** ASSIGNMENT **
Echo the forum post about simulating French royal succession word for word, starting at "Year 1618: Francis" and ending at "out of heirs.".

** DOCUMENT SEGMENT **
——————————

So, I'm trying to simulate history

Vaguely inspired by this thread and some thoughts I had while writing up my Butterfly Effect post.

Ideally I'd like to have a program that runs something vaugely looking like history, but right now I'm just settling for succession in France. My current best run of the program looks something like this:

Year 1605: Louis had a son called Francis
Year 1614: Louis died!
Year 1614: Louis was succeeded by Francis.
Year 1618: Francis died!
Year 1618: Succession crisis!

Which looks decent enough but most of the other runs are embarrassing - King Louis has some random number of sons, all called Francis (don't ask) and there can only be one succession event before the program thinks it's run out of heirs.

Year 1620: Louis had a son called Francis
Year 1633: Louis had a son called Francis
Year 1659: Francis died!
Year 1659: Louis had a son called Francis
Year 1666: Louis had a son called Francis
Year 1669: Francis died!
Year 1674: Louis died!
Year 1674: Louis was succeeded by Francis.
Year 1717: Francis died!
Year 1717: Succession crisis!
Year 1750: Francis died!

(As you can see, there's a succession crisis despite a younger brother being alive for another 33 years.)

So it's going pretty well, all told - I only started yesterday. But if anyone has suggestions on how to properly implement primogenature in Objective C, I'd be glad to hear it.

EDIT: while waiting for the serverload to clear up, I fiddled around some more and now there's a giant recursive swarm of spawn, all called Francis (I've started tagging them with DOB). Still no progress on a reasonable primogenature system, though.

——————————

** INFORMATION SHOWN **
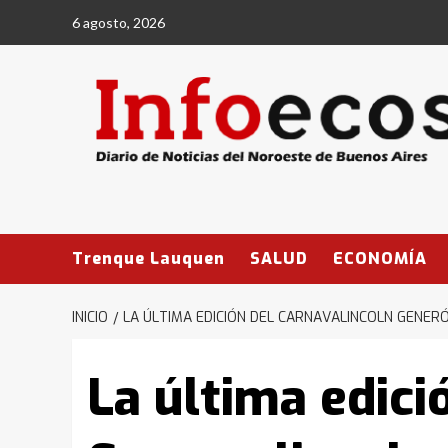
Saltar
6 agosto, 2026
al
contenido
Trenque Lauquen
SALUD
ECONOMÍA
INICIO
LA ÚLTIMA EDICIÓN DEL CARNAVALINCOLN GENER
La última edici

——————————

** ANSWER BELOW **
Year 1618: Francis died!
Year 1618: Succession crisis!

Which looks decent enough but most of the other runs are embarrassing - King Louis has some random number of sons, all called Francis (don't ask) and there can only be one succession event before the program thinks it's run out of heirs.